**Data for the task**:
--------

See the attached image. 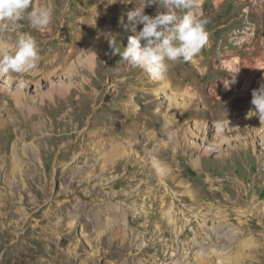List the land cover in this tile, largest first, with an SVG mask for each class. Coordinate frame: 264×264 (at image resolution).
<instances>
[{
    "label": "rangeland",
    "instance_id": "1",
    "mask_svg": "<svg viewBox=\"0 0 264 264\" xmlns=\"http://www.w3.org/2000/svg\"><path fill=\"white\" fill-rule=\"evenodd\" d=\"M140 2L33 0L35 6L52 7L51 24L36 29L27 14L20 21V31L37 41L40 59L31 73L0 75V264H264V123L247 116L251 88L264 83V70L243 68L245 60L264 62V0H195L208 34L194 57L201 69L193 70L191 60L172 62L159 80L113 54L107 38L117 35L116 48L123 52L134 33L119 18ZM69 7L82 10L70 20ZM158 8L152 3L144 12L155 16ZM99 12L106 13L102 23L94 19ZM124 20L126 25V15ZM71 25L76 29H68ZM67 37L80 41L74 55L66 59L73 47L68 43L60 58L74 69L42 76V61L60 53L58 44ZM15 39L0 31V41ZM239 66L253 82L246 85L242 77L218 99L220 88L211 86L218 79L231 81ZM186 68L191 80L180 82ZM164 80L172 87L168 93H176L177 104L183 99L186 107L170 134L163 124L139 128L129 149L130 134L115 140L100 134L105 127L93 126L95 111L79 117L87 94L103 107L129 110L134 95L141 106L142 87L155 89ZM54 87L67 89V95H57ZM245 91L249 96L242 98ZM106 93L112 94L103 99ZM233 94L236 100H230ZM160 95L155 102L164 109L168 102ZM94 141L105 145V153H97ZM122 147L129 155L119 154ZM110 149L113 157L103 162ZM96 155L102 161H95ZM221 183L226 184L216 192L221 199L197 200ZM228 217L234 218L226 224L233 229L230 242L199 254L195 245L212 244L214 226Z\"/></svg>",
    "mask_w": 264,
    "mask_h": 264
},
{
    "label": "clouds",
    "instance_id": "2",
    "mask_svg": "<svg viewBox=\"0 0 264 264\" xmlns=\"http://www.w3.org/2000/svg\"><path fill=\"white\" fill-rule=\"evenodd\" d=\"M121 2L129 4L131 0ZM152 3L159 5L155 16L144 12L145 7ZM195 8V0H150V3L141 0L138 6L124 14L126 25L124 15L119 18V23L134 33L128 37L123 52L116 48L115 34H108L109 46L113 54H119L129 65L143 69L153 79H162L169 62H187L197 56L207 43L206 20L194 11ZM25 14L36 29L47 28L53 19L50 5L35 6L33 0H0V31L16 34L13 43L0 41V75L28 74L37 67L40 59L38 43L30 33L20 31V21ZM139 25L142 28L138 31ZM235 83L234 76L230 82L227 80L225 87ZM251 96L253 107L247 116H258L264 123V83L254 89Z\"/></svg>",
    "mask_w": 264,
    "mask_h": 264
},
{
    "label": "bare ground",
    "instance_id": "3",
    "mask_svg": "<svg viewBox=\"0 0 264 264\" xmlns=\"http://www.w3.org/2000/svg\"><path fill=\"white\" fill-rule=\"evenodd\" d=\"M49 1L53 2L54 0H49ZM81 10H82L81 7L77 8V9L75 8V10L73 8L69 7L68 8V12H69L68 14L69 15L67 16V18L72 20V16L74 17ZM86 15H88V14H85V16ZM105 17H106V13L99 12L97 14L95 13L94 19L97 23H102L101 21H103L105 19ZM68 29L75 30L76 28H75V25H71L68 27ZM68 29L64 28V32L69 33ZM79 42L80 41L77 38L70 39L67 37V38L63 39V41L58 44L61 52L58 54H54V57H52V58H45L42 61L43 62V70H42V72H40L41 75L48 78L51 74H54V73L60 72V71L62 73H64L65 71L70 73L72 71V69H74V67L70 68L69 65L61 62V59H60L62 56L61 54L63 52H65L66 45L68 43H71L73 46L72 50L69 51L66 55V59H69L70 56L74 55L75 49L79 45ZM100 49H96V50L98 51ZM99 56H101V54ZM106 56H107V54L104 53L103 57H106ZM85 58H88L89 59L88 62H91L92 55H88ZM257 59H259V58H257ZM57 61H60V62L58 63ZM191 62H193L192 63V69L193 70L197 69L198 71H200L201 68L199 67V63L197 60L194 59V57L191 59ZM263 63H264L263 61H262V63H260V61L258 60L254 64H252V62L249 63L248 61L245 60V61H243V68H246V70H248V71L250 70L249 73L261 72L262 70H264ZM228 66L231 67L232 64L228 63ZM173 67H172V62H169L168 69L173 68ZM233 67H234V65H233ZM124 68H122V70ZM243 68L240 66L237 68L238 72H237V75L235 76L236 83L231 84L230 87L226 88L225 85H227V82L225 83L221 79H218L216 81V83L213 86H211V88H210L211 91H216V89L220 88L218 93H221V94L218 95V97H217L218 99H221L223 94H226V93L234 90L235 88H237V83L242 77L246 78L245 82H244L246 85L250 81H252V79L250 78L249 75L246 76V73L243 70ZM188 69L189 68L183 69V74H181V76L178 78V80L180 82H183L184 80L185 81L191 80V79H188L186 76L187 72L185 70H188ZM229 82H230V80H229ZM169 84H170L169 81L164 80V81H161L155 89H146V88L142 87L141 96H138L139 97L138 101L141 103V106H139L136 103L137 102V101H135L136 95H134L133 96L134 99H132V101H131V105L133 106V108L129 109V110H121L119 108L110 109L108 107H103L97 103V101H98L97 98L94 99V98H92L91 94H87L86 103L84 104V106H82L81 104L79 105V108H78L79 117L80 118L87 117V115L90 113V111H92V110L95 111V113L97 114L96 115L97 118L95 119L96 121H95V124L93 126H96V124H99V123H103V125L105 127L104 130L102 129L100 134L105 135L107 137L109 136L110 140H115L117 138L116 137L117 135L122 136L125 134H130L131 137L129 138L127 143H128V148L131 149L134 147V144H133L134 137H135L139 128L147 129V128H151L154 125L159 127V126H161V124H163L165 126V128L168 130L167 134H170L169 132L173 128H175L176 125H179L183 121V117L186 115L185 114L186 111L183 109V107H184L183 101L184 100L182 99V102L180 104H177L176 93H168V91L170 89H172L171 85H169ZM249 84H251V83H249ZM246 85H244V88H246ZM122 89H124V88H122ZM251 89L254 90V88H251ZM54 90L57 92V95H59V96L61 95L64 97L65 95H67V93H66L67 89H64V88L61 89L60 87H56V88L54 87ZM184 91L190 92V88L185 87ZM246 91L241 94L243 96L242 98H246L249 96L248 92H246ZM109 94H112V93L102 94L103 99H105ZM160 94H162L163 98H166V100L168 102L167 107H165L164 109L162 108V103H156L155 102L156 99H160V96H161ZM122 95H124V93H122ZM154 95L157 97L154 98ZM232 96L233 97H231L230 100H233V99L236 100L237 99V98H235V97H237V94H233ZM181 97H183L182 93H181ZM202 97L203 96H201V94H200V98L202 100V103L205 106H207L208 105L207 101L205 99H202ZM48 99L50 101H52L50 96L48 97ZM190 100H191L190 102H192L193 104L197 103L196 99H190ZM154 105H157V106L155 107ZM16 106H18V104ZM31 108H33V107L31 106ZM184 108H186V107H184ZM194 110L196 111V109H194ZM227 111L229 113V112H232L233 109L232 110L228 109ZM160 116H162V118ZM121 117H123V119L119 120ZM217 127H219V125H217ZM87 131L88 130L81 132L82 139H84L85 133H87ZM176 136H178V135H176V134L173 135V139H176ZM93 144H94V146H96L97 153H99V152L105 153L104 152L105 145L101 144L100 141H94ZM73 146L74 145L72 144L69 147V149L73 148ZM128 148L122 147L119 150V154L125 155V156L129 155V152H126V149H128ZM248 148H250L249 143L248 142L244 143L242 149L244 151H246V150H248ZM114 152H115V150L110 149L109 154L105 155L106 157H103V159H104L103 162H110L111 158L113 157ZM84 154H85V152H83L82 155H84ZM80 157H81V155L78 158H80ZM86 159H87V157H86ZM94 160L100 162V161H102V156L96 155ZM153 162H154V164H156V166L158 168V172L162 173L164 171V168L157 165V161L154 160ZM112 164H113V166H116V164H114L113 162H112ZM21 165H23V164L22 163L17 164L16 168L18 169ZM104 165L105 164L103 163L102 166H104ZM11 172H13V170H11ZM224 185H226V184L221 183L215 190L214 189L213 190H207L206 194H204V196L206 195L205 197H202V195L198 194L197 200L201 201L202 198H218V199H221V197L219 195H217L216 192L219 191L220 187L222 188ZM236 193H238V191H235V194ZM229 195H230V197L233 196V194H229ZM261 212L264 214L263 211H261ZM169 219H170V221H172V223H175V221H173L172 218H169ZM231 219H234V218L228 217L226 219L227 221H224V223H222V221H219L218 224L215 223L217 226L215 225L214 229H213L214 230L213 231L214 232L213 233L214 242L212 244L210 243L209 246H205V245H201V244L195 245L196 251L199 252V254H201V255H208L214 248L224 249L226 242H230V240L232 238L231 236L233 234L232 233L233 229L227 227V225L229 223L228 221ZM203 221L205 222L206 219L203 218ZM255 258H257L261 261L262 255L258 254L257 256H255Z\"/></svg>",
    "mask_w": 264,
    "mask_h": 264
}]
</instances>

--------

**Set task**: Pull out every line in the entries above that contains the string "label", treating uppercase and lowercase letters as different.

**The reply**:
    "label": "rangeland",
    "label": "clouds",
    "label": "bare ground",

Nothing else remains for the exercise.